## Text excerpt
>>
The aide to Jafari said that no evidence of torture was found and that the prisoners included Sudanese, Egyptians and other Arab nationals, all of whom were awaiting deportation because they lacked proper identification. A U.S. military spokesman, Lt. Col. Barry Johnson, said he had "no releasable information" on the incident.

Elsewhere in Iraq, army and medical officials in Diyala province, northeast of Baghdad, said 30 headless bodies were discovered at 6:30 p.m. in a deserted brush area in Tarfiya, a village outside Baqubah, 35 miles from the capital.

Tariq Shallal Hiyali, deputy director of the provincial health department, said all of the bodies were male.

In an unrelated case also in Diyala province, a source in the Iraqi Interior Ministry said Sunday that a security officer had been arrested about three days earlier and charged with heading a criminal gang whose members dressed as security officers to kidnap and kill people. The official, who would not be quoted by name, identified the arrested man as Arkan Mohammed al-Bawi, 32. He said Bawi had confessed during interrogation that his gang members wore police uniforms stolen during attacks on police checkpoints and that they had killed "many people."
<<
## Information given
>>
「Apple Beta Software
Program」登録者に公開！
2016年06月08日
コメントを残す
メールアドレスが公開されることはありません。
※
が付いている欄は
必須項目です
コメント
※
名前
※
<<
## What you need to do
Quote the news report word for word, starting at "The aide to" and ending after "from the capital.". Rely only on the news report about Iraq, not the listing.

## Response area
The aide to Jafari said that no evidence of torture was found and that the prisoners included Sudanese, Egyptians and other Arab nationals, all of whom were awaiting deportation because they lacked proper identification. A U.S. military spokesman, Lt. Col. Barry Johnson, said he had "no releasable information" on the incident.

Elsewhere in Iraq, army and medical officials in Diyala province, northeast of Baghdad, said 30 headless bodies were discovered at 6:30 p.m. in a deserted brush area in Tarfiya, a village outside Baqubah, 35 miles from the capital.